Gail Collins is celebrating today’s signing – by Obama – of the Lilly Ledbetter Fair Pay Act [See Jender’s post on her here.] She mentions several other FW women who took action that has made work conditions better for other women, though too often not for themselves.
Another was Eulalie Cooper, a flight attendant who sued Delta Air Lines in the mid-’60s when she was fired for being married. …
Patricia Lorance, an Illinois factory worker, went to court after her union and employer secretly agreed to new seniority rules that discriminated against the women who had been promoted in the post-Civil Rights Act era of the 1970s. …

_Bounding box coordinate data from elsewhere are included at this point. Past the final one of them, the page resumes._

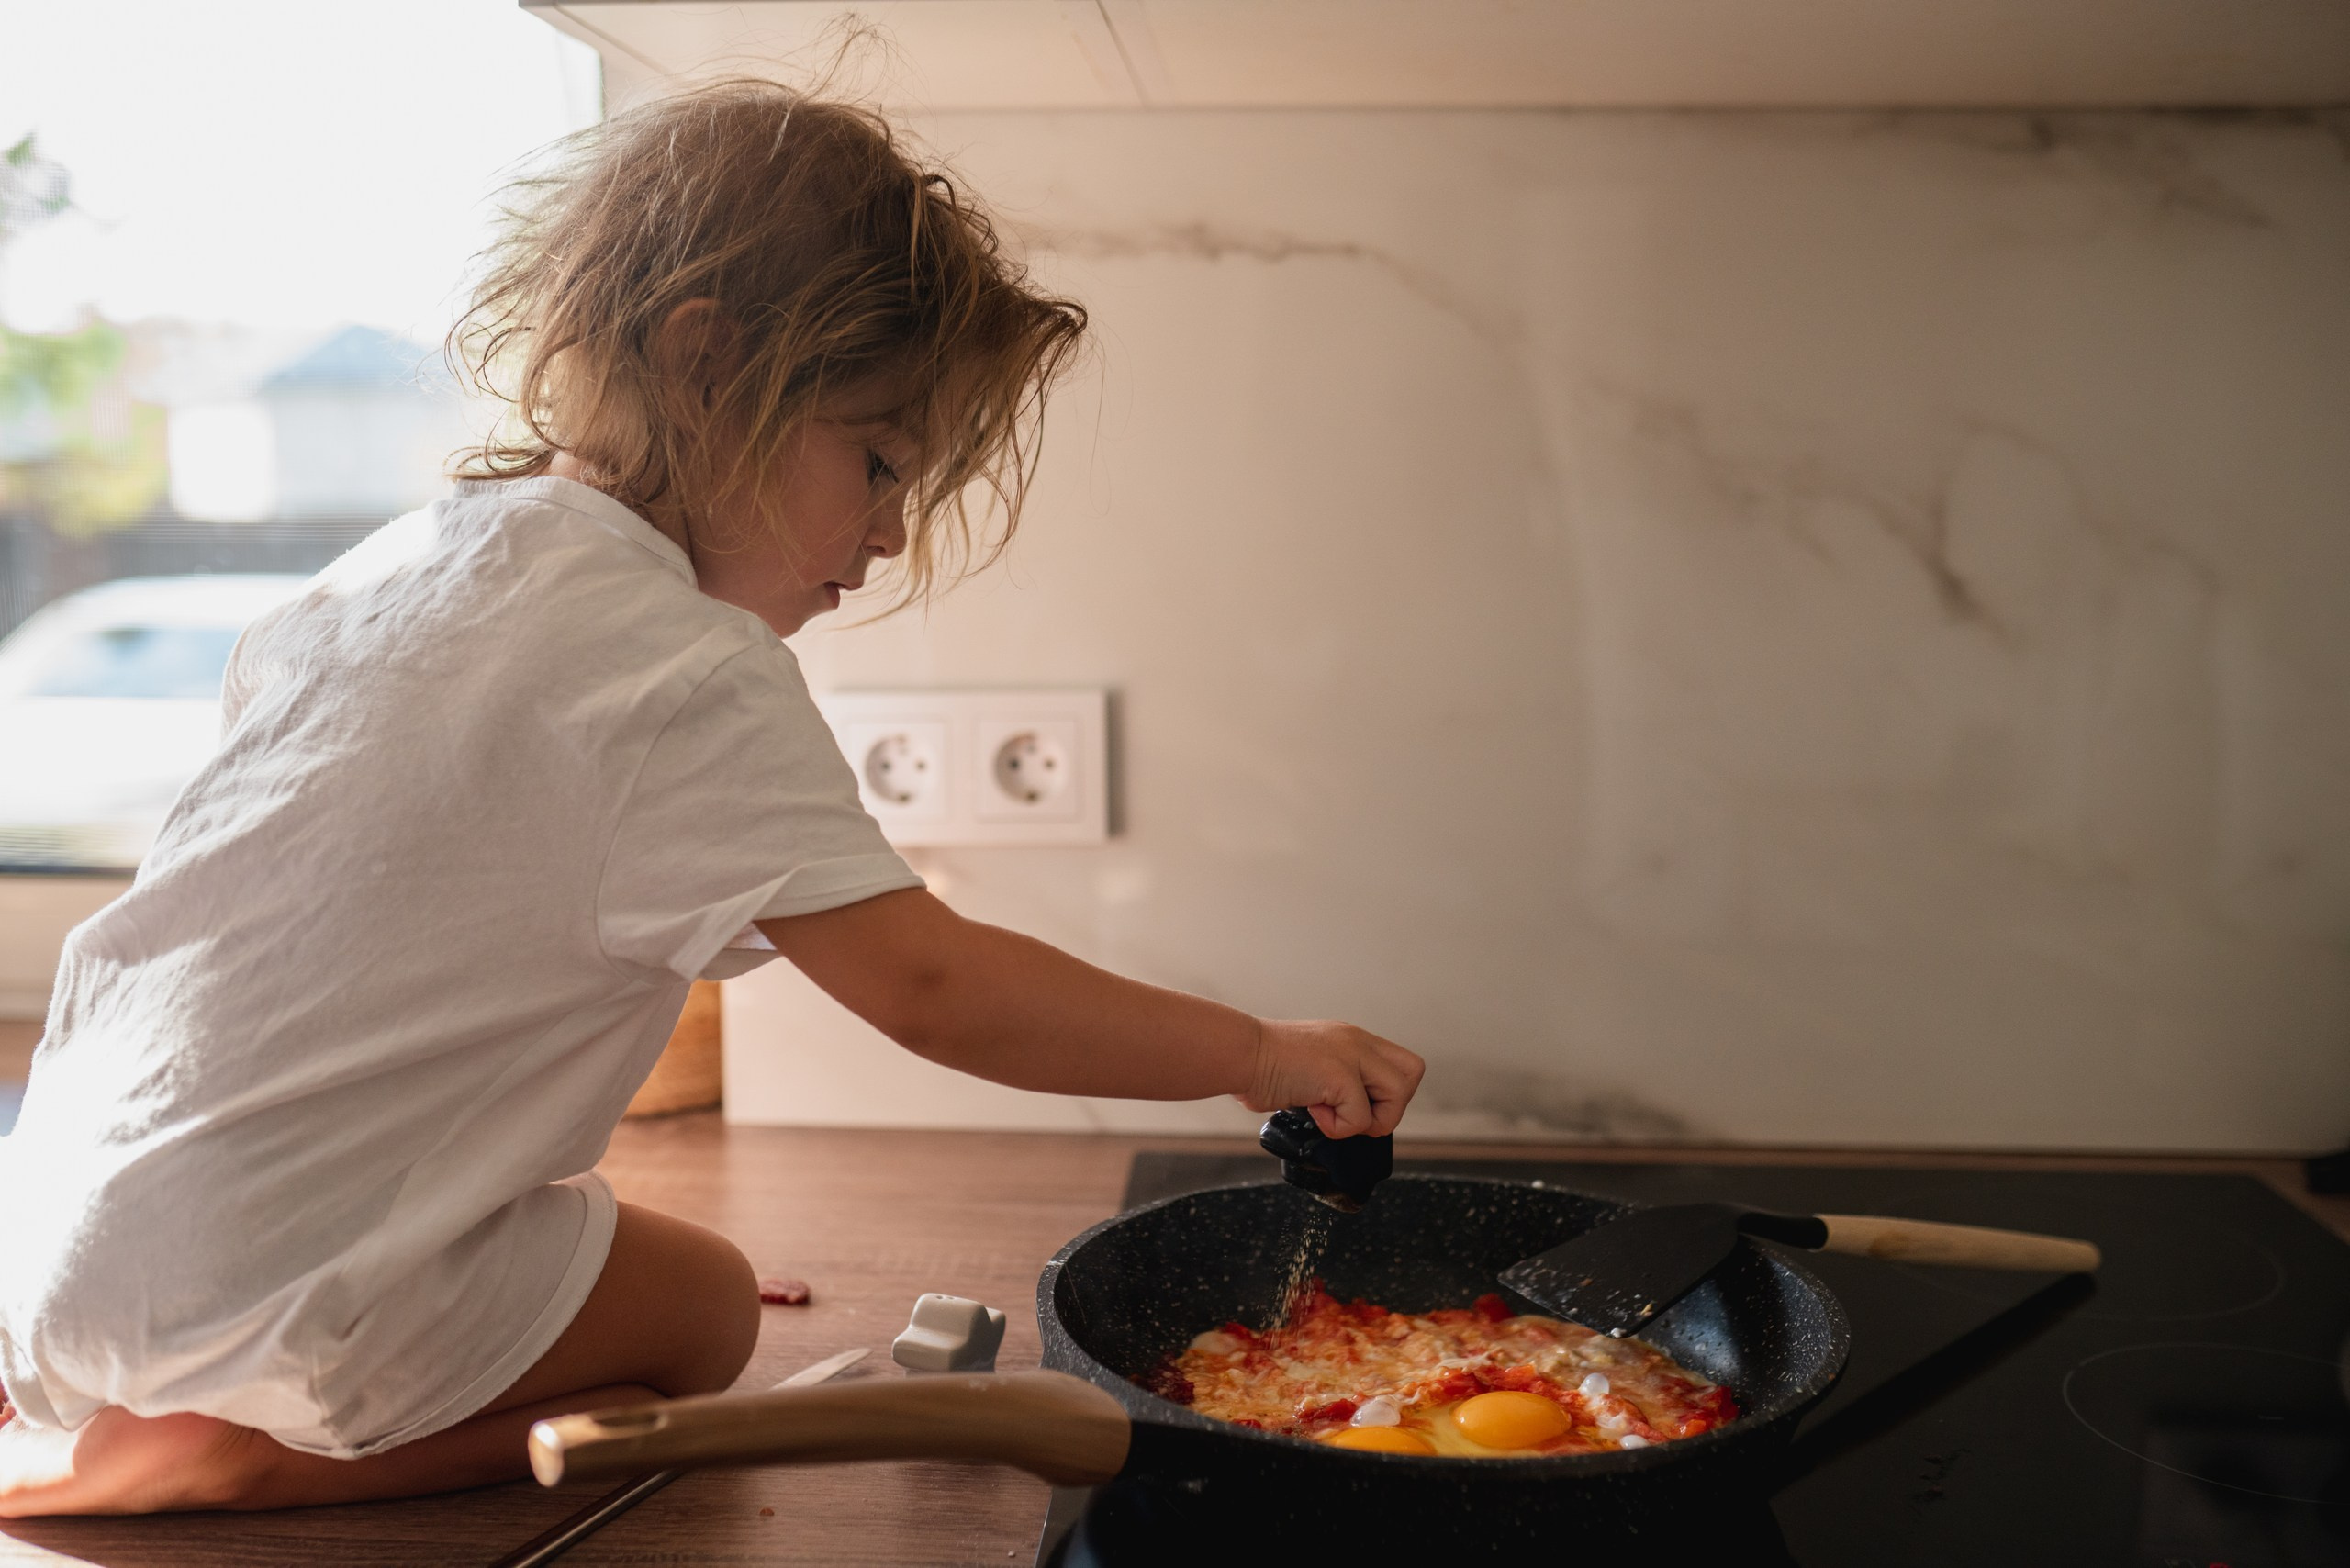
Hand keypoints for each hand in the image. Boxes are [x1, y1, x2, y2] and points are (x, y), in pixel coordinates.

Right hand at [1240, 1019, 1424, 1139]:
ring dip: (1368, 1119)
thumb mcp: (1310, 1065)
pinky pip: (1360, 1119)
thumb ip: (1335, 1082)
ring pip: (1398, 1096)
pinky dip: (1337, 1128)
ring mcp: (1351, 1055)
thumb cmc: (1259, 1065)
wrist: (1237, 1054)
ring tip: (1332, 1114)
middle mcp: (1357, 1041)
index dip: (1388, 1093)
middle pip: (1413, 1074)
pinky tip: (1311, 1110)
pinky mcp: (1340, 1075)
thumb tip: (1350, 1118)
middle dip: (1390, 1107)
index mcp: (1351, 1039)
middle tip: (1354, 1115)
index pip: (1401, 1063)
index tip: (1355, 1104)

Ledbetter’s real soul sister is Lorena Weeks of Wadley, Ga. Weeks, now 80, had worked two jobs to support her orphaned siblings, then struggled with her husband to set enough money aside to assure their children would be able to go to college. A longtime telephone employee, she applied for a higher-paying job overseeing equipment at the central office. Both her union and the management said the job was unsuitable for a woman because it involved pushing 30-pound equipment on a dolly, even though Weeks regularly toted around a 34-pound typewriter at her clerical job. Weeks v. Southern Bell helped smash employers’ old dodge of keeping women out of higher-paying positions by claiming that they required qualifications only men could fulfill.